EXERCISE INSTRUCTIONS: Output the text lines of every entry below verbatim, leaving out the pictures.

THE RECORDS:
.....

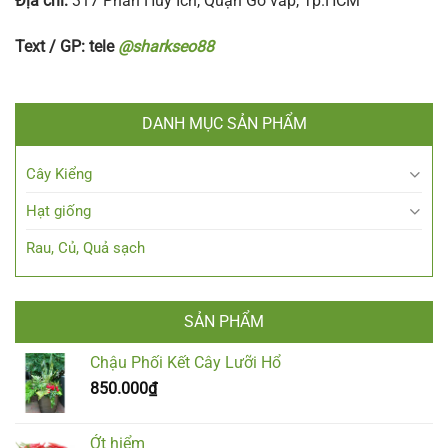
Địa chỉ:
317 Phan Huy Ích, Quận Gò vấp, Tp.HCM
Text / GP: tele
@sharkseo88
DANH MỤC SẢN PHẨM
Cây Kiểng
Hạt giống
Rau, Củ, Quả sạch
SẢN PHẨM
Chậu Phối Kết Cây Lưỡi Hổ
850.000
₫
Ớt hiểm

.....

ANSWER AREA:
Địa chỉ:
317 Phan Huy Ích, Quận Gò vấp, Tp.HCM
Text / GP: tele
@sharkseo88
DANH MỤC SẢN PHẨM
Cây Kiểng
Hạt giống
Rau, Củ, Quả sạch
SẢN PHẨM
Chậu Phối Kết Cây Lưỡi Hổ
850.000
₫
Ớt hiểm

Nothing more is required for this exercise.